Artikel:
Der HSV-Torhüter spricht über seinen Konkurrenten Adler, die Ersatzbank-Rolle und sein langes Schweigen gegenüber den Medien.

Hamburg. Jaroslav Drobnys Vertragsverlängerung sorgte im Mai für großen Wirbel. Der Aufsichtsrat des HSV lehnte den vom damaligen Sportchef Frank Arnesen ausgehandelten neuen Kontrakt zunächst ab – ein weiterer Grund für Arnesens Sturz. Der Tscheche selbst lehnte jede öffentliche Stellungnahme dazu ab, wie immer in den vergangenen anderthalb Jahren. Gegenüber dem Abendblatt bricht der Tscheche jetzt sein Schweigen.

Hamburger Abendblatt: Herr Drobny, können Sie spontan einen Witz erzählen?

Jaroslav Drobny: Warum soll ich einen Witz erzählen?

Es heißt immer, Sie seien so ein lustiger Kerl innerhalb der Mannschaft. In der Öffentlichkeit bekommt man davon aber kaum etwas mit.

Drobny: Ich spreche eben nicht mit jedem (lacht).

Bei Medien ist für Sie tatsächlich Schluss mit lustig. Warum haben Sie seit anderthalb Jahren persönlich kein Interview mehr gegeben?

Drobny: Ich mag es nicht, zwischen Tür und Angel irgendwelche Fragen gestellt zu bekommen, wenn ich nicht konzentriert bin. Vieles von dem, was ich dann geantwortet habe, wurde völlig aus dem Zusammenhang gerissen. Ich bin dann dazu übergegangen, Fragen nur noch per E-Mail zu beantworten in Verbindung mit unserer Pressestelle.

Datenzeilen:
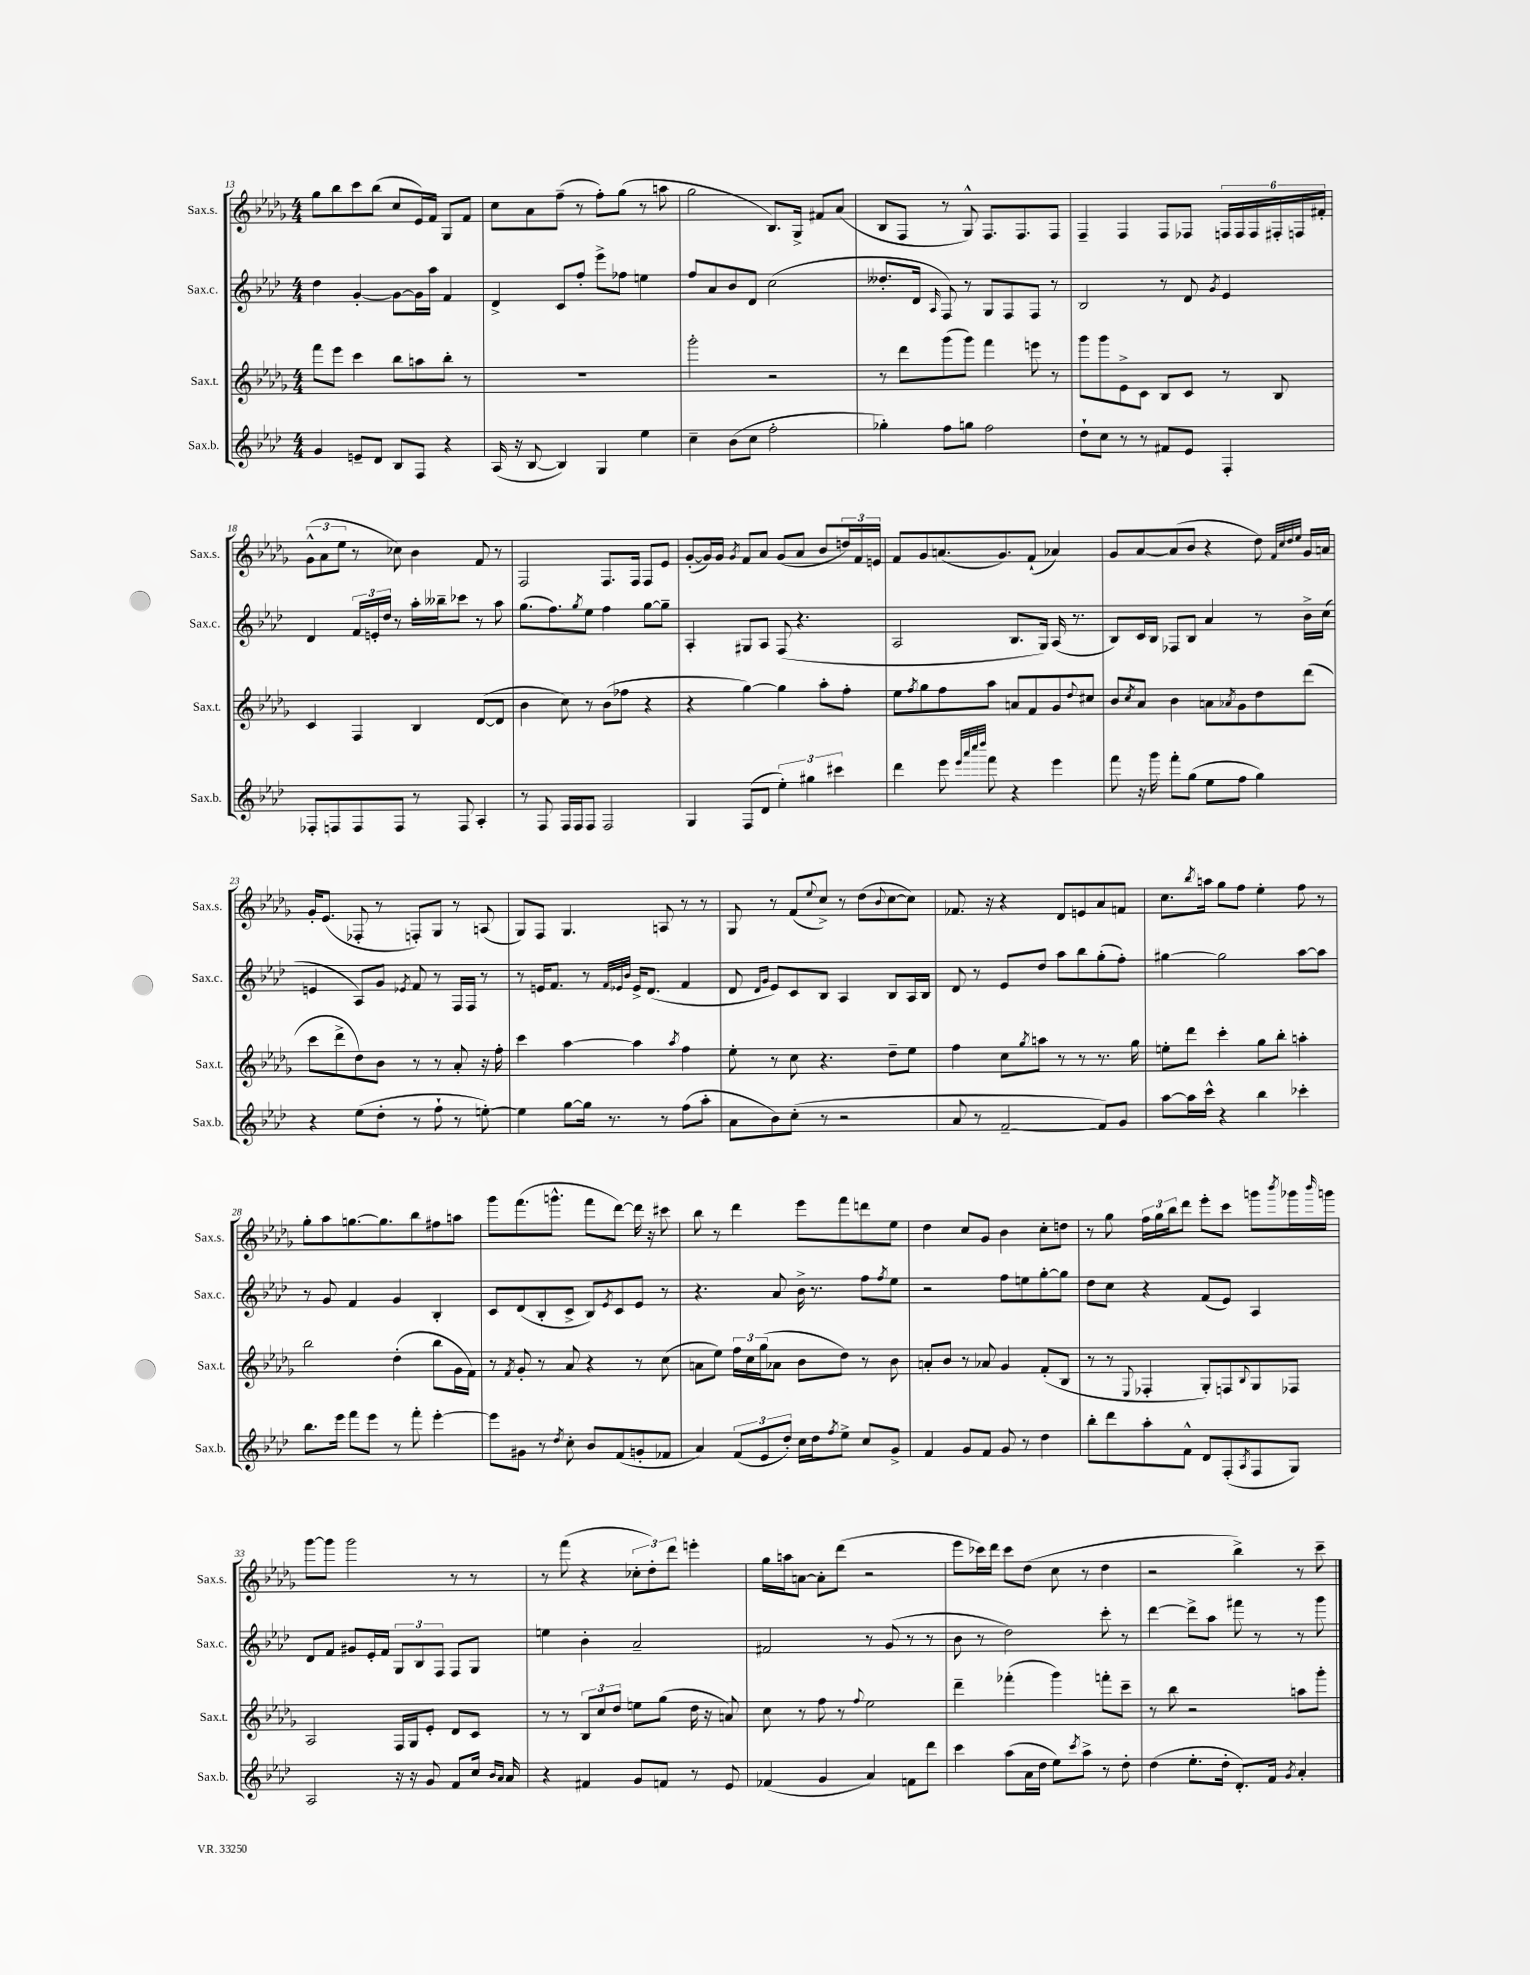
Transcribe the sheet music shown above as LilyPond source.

Deine Aufgabe:
Bitte nenne laut Artikel den Weg, auf dem Drobny inzwischen nur noch Fragen beantwortet.

Deine Antwort:
Per E-Mail, in Verbindung mit der Pressestelle.